2012 03 20 karpacz 01

"Podróż przecież nie zaczyna się w momencie, kiedy ruszamy w drogę, i nie kończy, kiedy dotarliśmy do mety. W rzeczywistości zaczyna się dużo wcześniej i praktycznie nie kończy się nigdy, bo taśma pamięci kręci się w nas dalej, mimo że fizycznie dawno już nie ruszamy się z miejsca. Wszak istnieje coś takiego jak zarażenie podróżą i jest to rodzaj choroby w gruncie rzeczy nieuleczalnej".
Ryszard Kapuściński

Słowa Ryszarda Kapuścińskiego dokładnie odzwierciedlają nasze, czyli uczniów klasy III Publicznego Gimnazjum, nastroje. Już od dawna żyliśmy wyjazdem do Karpacza. Zastanawialiśmy się co zabrać ze sobą, jak tam będzie, sprawdzaliśmy prognozy pogody... Aż w końcu przyszedł ten długo oczekiwany dzień. 13 marca rozpoczęła się wycieczka. Podróż zaczęła się zbiórką w Osinie, skąd my i opiekunowie: pan Andrzej Królewicz i pani Ewelina Wszelaki wyjechaliśmy do Szczecina. Podróż ze Szczecina do Karpacza trwała około 10 godzin.
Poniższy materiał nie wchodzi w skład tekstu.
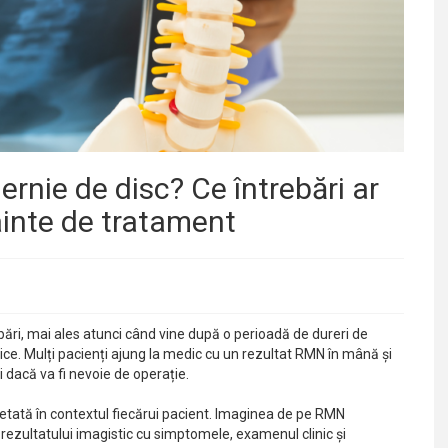
ernie de disc? Ce întrebări ar
ainte de tratament
bări, mai ales atunci când vine după o perioadă de dureri de
ilnice. Mulți pacienți ajung la medic cu un rezultat RMN în mână și
i dacă va fi nevoie de operație.
retată în contextul fiecărui pacient. Imaginea de pe RMN
rezultatului imagistic cu simptomele, examenul clinic și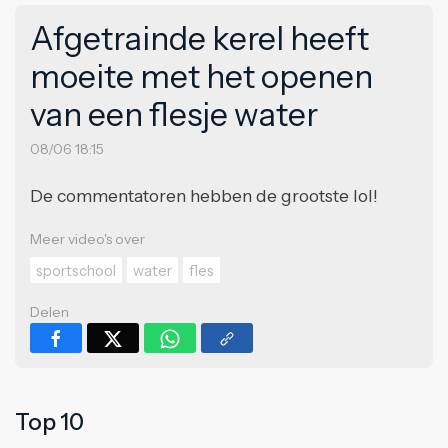
Afgetrainde kerel heeft
moeite met het openen
van een flesje water
08/06 18:15
De commentatoren hebben de grootste lol!
Meer video's over
sportschool
water
fles
Delen
Top 10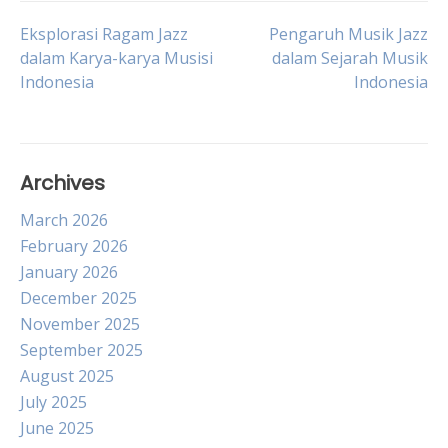
Post
Eksplorasi Ragam Jazz
Pengaruh Musik Jazz
dalam Karya-karya Musisi
dalam Sejarah Musik
Indonesia
Indonesia
navigation
Archives
March 2026
February 2026
January 2026
December 2025
November 2025
September 2025
August 2025
July 2025
June 2025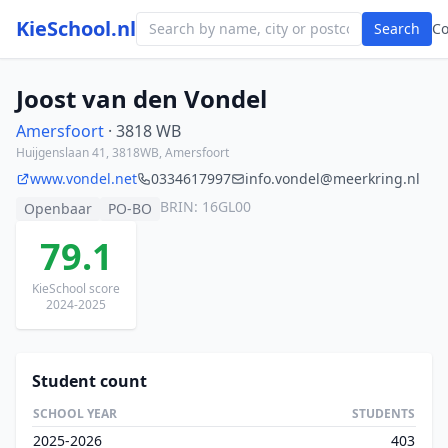
KieSchool.nl
Search
C
Joost van den Vondel
Amersfoort
· 3818 WB
Huijgenslaan 41, 3818WB, Amersfoort
www.vondel.net
0334617997
info.vondel@meerkring.nl
BRIN: 16GL00
Openbaar
PO-BO
79.1
KieSchool score
2024-2025
Student count
SCHOOL YEAR
STUDENTS
2025-2026
403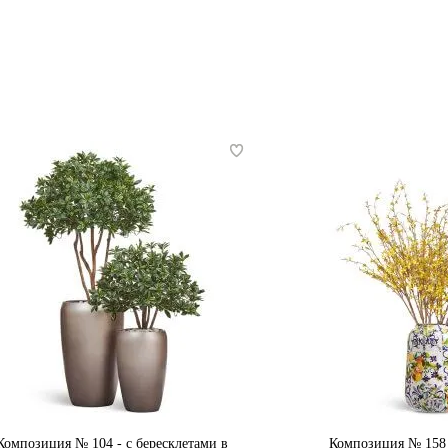
Композиция № 104 - с бересклетами в
Композиция № 158 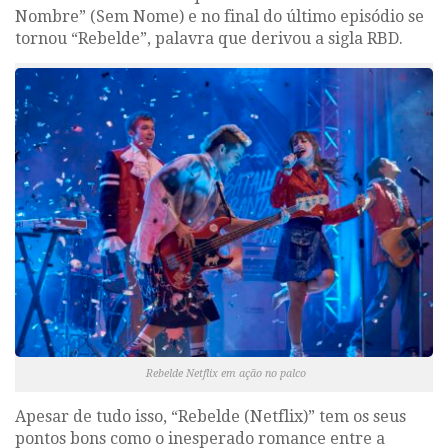
Nombre”
(Sem Nome) e no final do último episódio se
tornou
“Rebelde”
, palavra que derivou a sigla RBD.
Rebelde Netflix em ação no palco
Apesar de tudo isso,
“Rebelde (Netflix)”
tem os seus
pontos bons como o inesperado romance entre a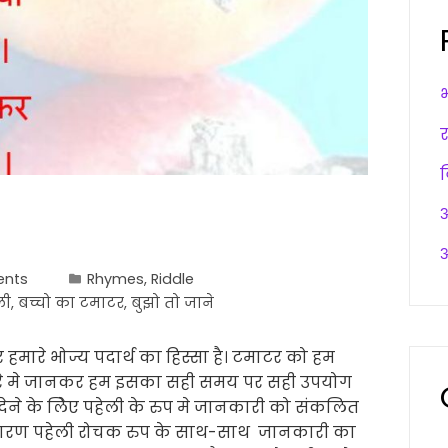
अ
अ
nts
Rhymes
,
Riddle
ली
,
बच्चो का टमाटर
,
बुझो तो जाने
मारे भोज्य पदार्थ का हिस्सा है। टमाटर को हम
े बारे मे जानकर हम इसका सही समय पर सही उपयोग
ेने के लिेए पहेली के रुप मे जानकारी को संकलित
े कारण पहेली रोचक रुप के साथ-साथ जानकारी का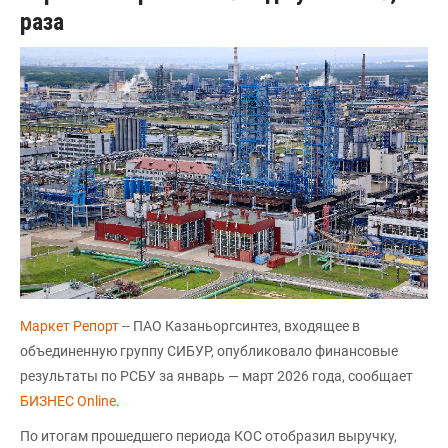
раза
Маркет Репорт
-- ПАО Казаньоргсинтез, входящее в
объединенную группу СИБУР, опубликовало финансовые
результаты по РСБУ за январь — март 2026 года, сообщает
БИЗНЕС Online
.
По итогам прошедшего периода КОС отобразил выручку,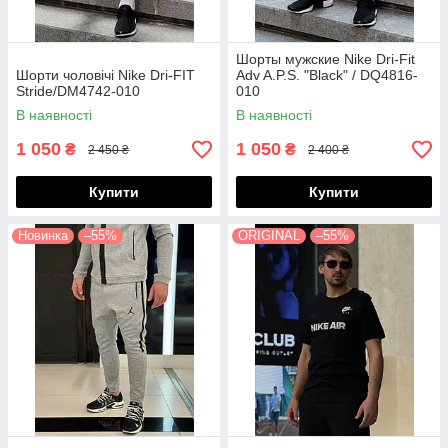
Шорты мужские Nike Dri-Fit
Шорти чоловічі Nike Dri-FIT
Adv A.P.S. "Black" / DQ4816-
Stride/DM4742-010
010
В наявності
В наявності
1 050
1 050
₴
₴
2 450 ₴
2 400 ₴
Купити
Купити
Новинка
–55%
ORIGINAL
–55%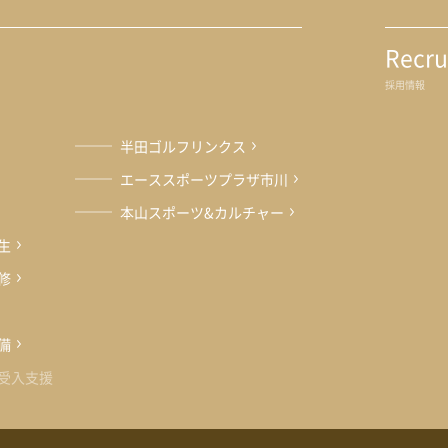
Recru
採用情報
半田ゴルフリンクス
エーススポーツプラザ市川
本山スポーツ&カルチャー
生
修
備
受入支援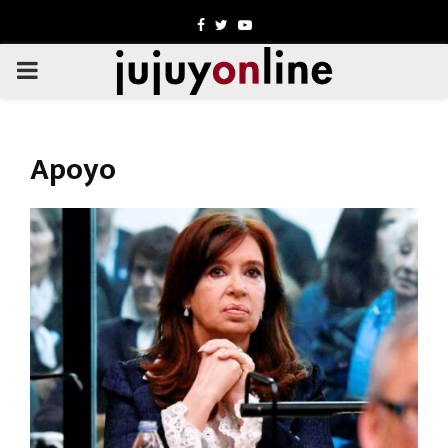
Facebook
Twitter
Youtube
PRIMARY
MENU
Apoyo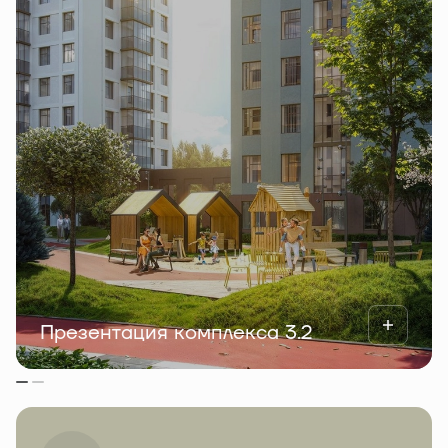
Презентация комплекса 3.2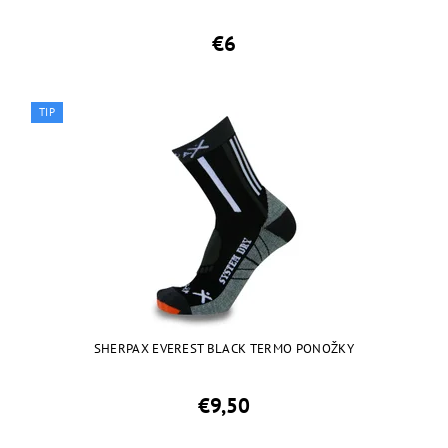
€6
TIP
SHERPAX EVEREST BLACK TERMO PONOŽKY
€9,50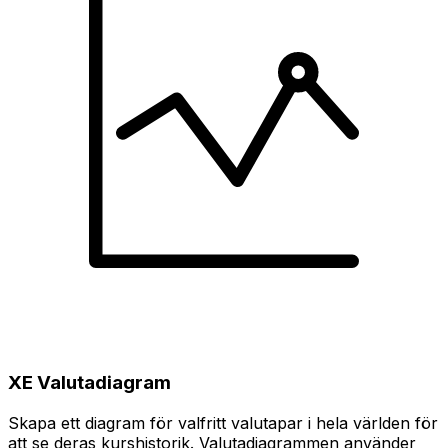
XE Valutadiagram
Skapa ett diagram för valfritt valutapar i hela världen för
att se deras kurshistorik. Valutadiagrammen använder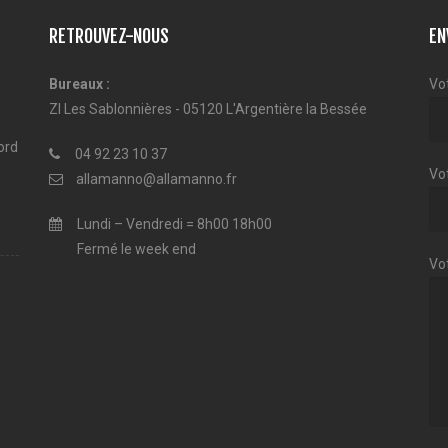
RETROUVEZ-NOUS
EN
Bureaux :
Vo
ZI Les Sablonnières - 05120 L'Argentière la Bessée
ord
04 92 23 10 37
Vot
allamanno@allamanno.fr
Lundi – Vendredi = 8h00 18h00
Fermé le week end
Vo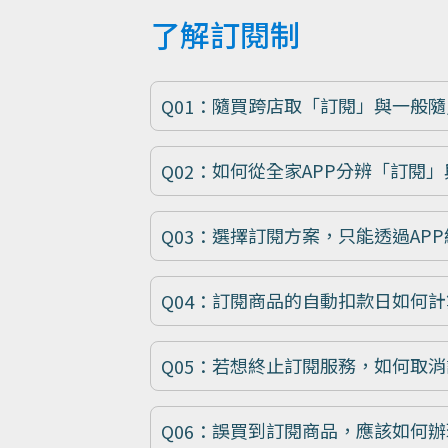
了解訂閱制
隨買跨店取「訂閱」與一般隨
如何從全家APP分辨「訂閱
選擇訂閱方案，只能透過AP
訂閱商品的自動扣款日如何計
若想終止訂閱服務，如何取消
誤買到訂閱商品，應該如何辦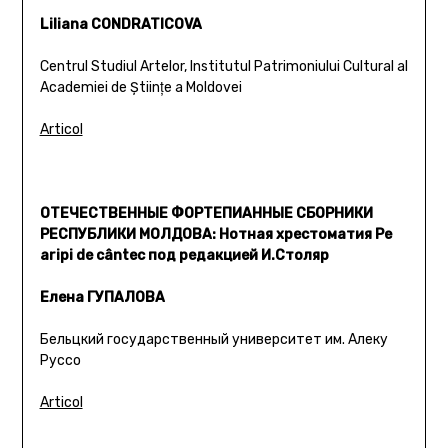
Liliana CONDRATICOVA
Centrul Studiul Artelor, Institutul Patrimoniului Cultural al
Academiei de Ştiinţe a Moldovei
Articol
ОТЕЧЕСТВЕННЫЕ ФОРТЕПИАННЫЕ СБОРНИКИ
РЕСПУБЛИКИ МОЛДОВА: Нотная хрестоматия Pe
aripi de cântec под редакцией И.Столяр
Елена ГУПАЛОВА
Бельцкий государственный университет им. Алеку
Руссо
Articol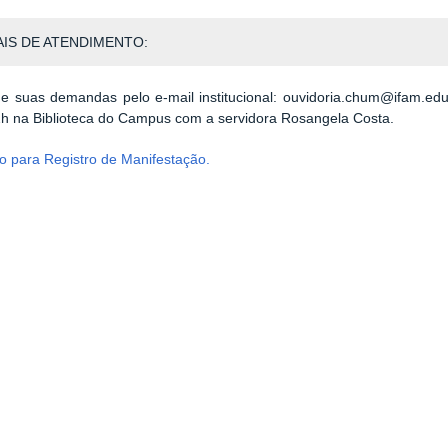
IS DE ATENDIMENTO:
 suas demandas pelo e-mail institucional: ouvidoria.chum@ifam.edu.
h na Biblioteca do Campus com a servidora Rosangela Costa.
o para Registro de Manifestação.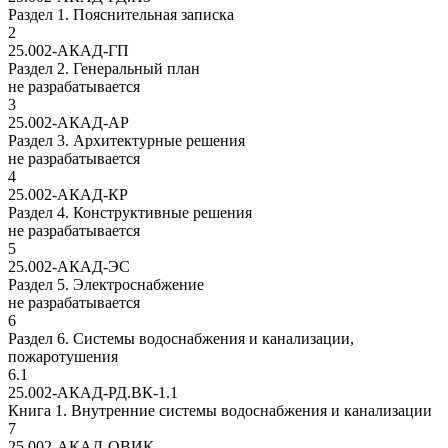
Раздел 1. Пояснительная записка
2
25.002-АКАД-ГП
Раздел 2. Генеральный план
не разрабатывается
3
25.002-АКАД-АР
Раздел 3. Архитектурные решения
не разрабатывается
4
25.002-АКАД-КР
Раздел 4. Конструктивные решения
не разрабатывается
5
25.002-АКАД-ЭС
Раздел 5. Электроснабжение
не разрабатывается
6
Раздел 6. Системы водоснабжения и канализации,
пожаротушения
6.1
25.002-АКАД-РД.ВК-1.1
Книга 1. Внутренние системы водоснабжения и канализации
7
25.002-АКАД-ОВИК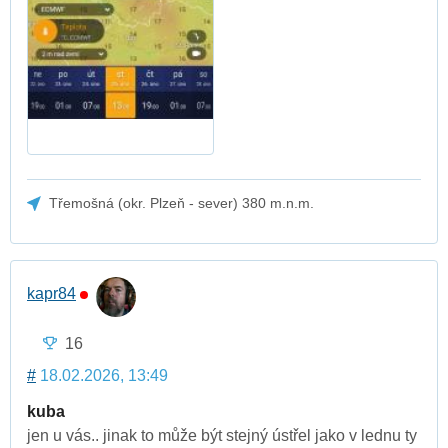
Třemošná (okr. Plzeň - sever) 380 m.n.m.
kapr84
16
#
18.02.2026, 13:49
kuba
jen u vás.. jinak to může být stejný ústřel jako v lednu ty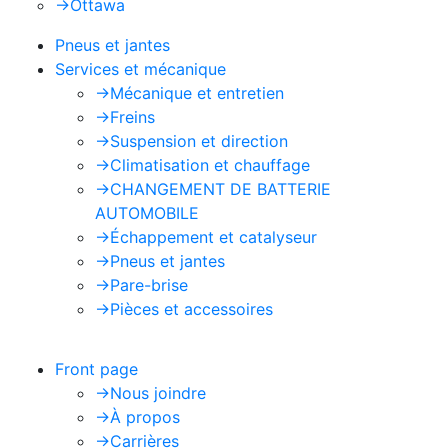
->
Ottawa
Pneus et jantes
Services et mécanique
->
Mécanique et entretien
->
Freins
->
Suspension et direction
->
Climatisation et chauffage
->
CHANGEMENT DE BATTERIE
AUTOMOBILE
->
Échappement et catalyseur
->
Pneus et jantes
->
Pare-brise
->
Pièces et accessoires
Front page
->
Nous joindre
->
À propos
->
Carrières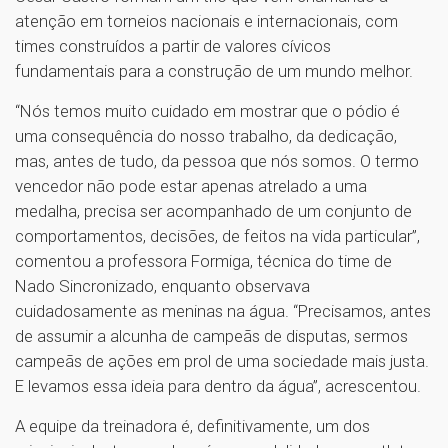
atenção em torneios nacionais e internacionais, com
times construídos a partir de valores cívicos
fundamentais para a construção de um mundo melhor.
“Nós temos muito cuidado em mostrar que o pódio é
uma consequência do nosso trabalho, da dedicação,
mas, antes de tudo, da pessoa que nós somos. O termo
vencedor não pode estar apenas atrelado a uma
medalha, precisa ser acompanhado de um conjunto de
comportamentos, decisões, de feitos na vida particular”,
comentou a professora Formiga, técnica do time de
Nado Sincronizado, enquanto observava
cuidadosamente as meninas na água. “Precisamos, antes
de assumir a alcunha de campeãs de disputas, sermos
campeãs de ações em prol de uma sociedade mais justa.
E levamos essa ideia para dentro da água”, acrescentou.
A equipe da treinadora é, definitivamente, um dos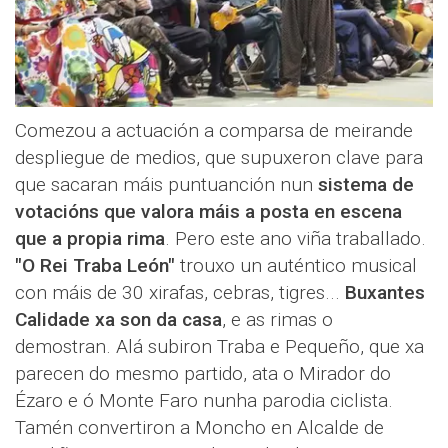
Comezou a actuación a comparsa de meirande
despliegue de medios, que supuxeron clave para
que sacaran máis puntuanción nun
sistema de
votacións que valora máis a posta en escena
que a propia rima
. Pero este ano viña traballado.
"O Rei Traba León"
trouxo un auténtico musical
con máis de 30 xirafas, cebras, tigres...
Buxantes
Calidade xa son da casa
, e as rimas o
demostran. Alá subiron Traba e Pequeño, que xa
parecen do mesmo partido, ata o Mirador do
Ézaro e ó Monte Faro nunha parodia ciclista.
Tamén convertiron a Moncho en Alcalde de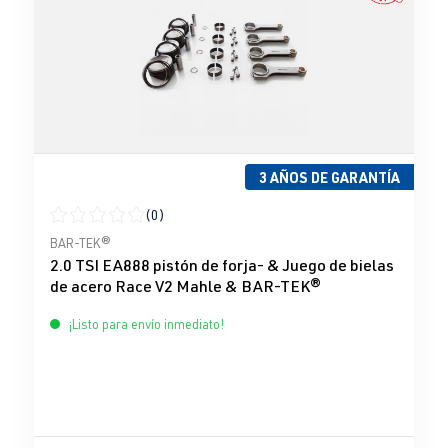
3 AÑOS DE GARANTÍA
(0)
Calificación promedio de 0 de 5 estrellas
BAR-TEK®
2.0 TSI EA888 pistón de forja- & Juego de bielas
de acero Race V2 Mahle & BAR-TEK®
¡Listo para envío inmediato!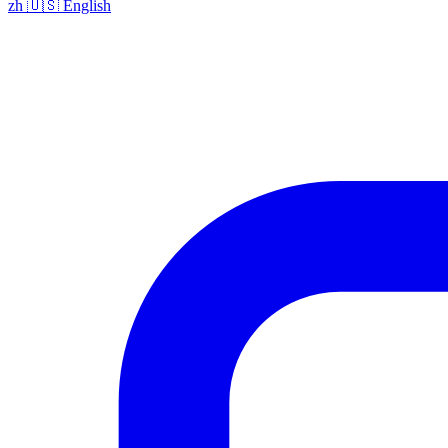
zh
🇺🇸
English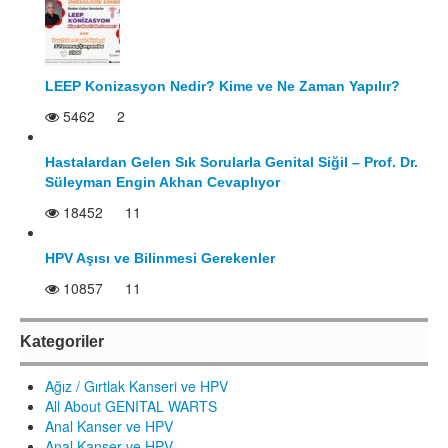
LEEP Konizasyon Nedir? Kime ve Ne Zaman Yapılır?
5462
2
Hastalardan Gelen Sık Sorularla Genital Siğil – Prof. Dr.
Süleyman Engin Akhan Cevaplıyor
18452
11
HPV Aşısı ve Bilinmesi Gerekenler
10857
11
Kategoriler
Ağız / Gırtlak Kanseri ve HPV
All About GENITAL WARTS
Anal Kanser ve HPV
Anal Kanser ve HPV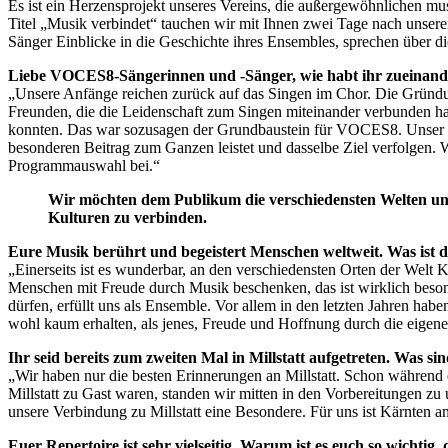
Es ist ein Herzensprojekt unseres Vereins, die außergewöhnlichen m
Titel „Musik verbindet“ tauchen wir mit Ihnen zwei Tage nach unse
Sänger Einblicke in die Geschichte ihres Ensembles, sprechen über d
Liebe VOCES8-Sängerinnen und -Sänger, wie habt ihr zueinander
„Unsere Anfänge reichen zurück auf das Singen im Chor. Die Gründu
Freunden, die die Leidenschaft zum Singen miteinander verbunden ha
konnten. Das war sozusagen der Grundbaustein für VOCES8. Unser Ens
besonderen Beitrag zum Ganzen leistet und dasselbe Ziel verfolgen. W
Programmauswahl bei.“
Wir möchten dem Publikum die verschiedensten Welten und
Kulturen zu verbinden.
Eure Musik berührt und begeistert Menschen weltweit. Was ist d
„Einerseits ist es wunderbar, an den verschiedensten Orten der Welt K
Menschen mit Freude durch Musik beschenken, das ist wirklich beson
dürfen, erfüllt uns als Ensemble. Vor allem in den letzten Jahren ha
wohl kaum erhalten, als jenes, Freude und Hoffnung durch die eigene 
Ihr seid bereits zum zweiten Mal in Millstatt aufgetreten. Was 
„Wir haben nur die besten Erinnerungen an Millstatt. Schon während 
Millstatt zu Gast waren, standen wir mitten in den Vorbereitungen zu
unsere Verbindung zu Millstatt eine Besondere. Für uns ist Kärnten a
Euer Repertoire ist sehr vielseitig. Warum ist es euch so wichti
Po przyjeździe do Karpacza zakwaterowaliśmy się w pensjonacie Toro. Pensjonat był bardzo przytulny, z pięknymi widokami zza okien. Długa podróż nie ostudziła naszych chęci do zwiedzania. W ciągu trzech dni mieliśmy okazję poznać Karpacz, zwiedziliśmy świątynię Wang, zdobyliśmy Śnieżkę, co porą zimową wcale nie jest łatwe. W poznawaniu uroków górskiego krajobrazu sprzyjała nam pogoda, co niektórzy wrócili opaleni. Piękne widoki zachwycały każdego, szczególnie góry mieniące się w promieniach słonecznych. Nie przeszkadzało nam nawet zmęczenie po kilkukilometrowych spacerach (najtrudniejsze były wejścia pod górę).
Jednak wszystko, co dobre musi mieć swój koniec. I niestety 17 marca musieliśmy już opuścić Karpacz, ale wspomnienia pozostaną nam na lata. Zdjęcia oraz pamiątki będą przypominały nam o radościach i trudach przemierzania górskich szlaków.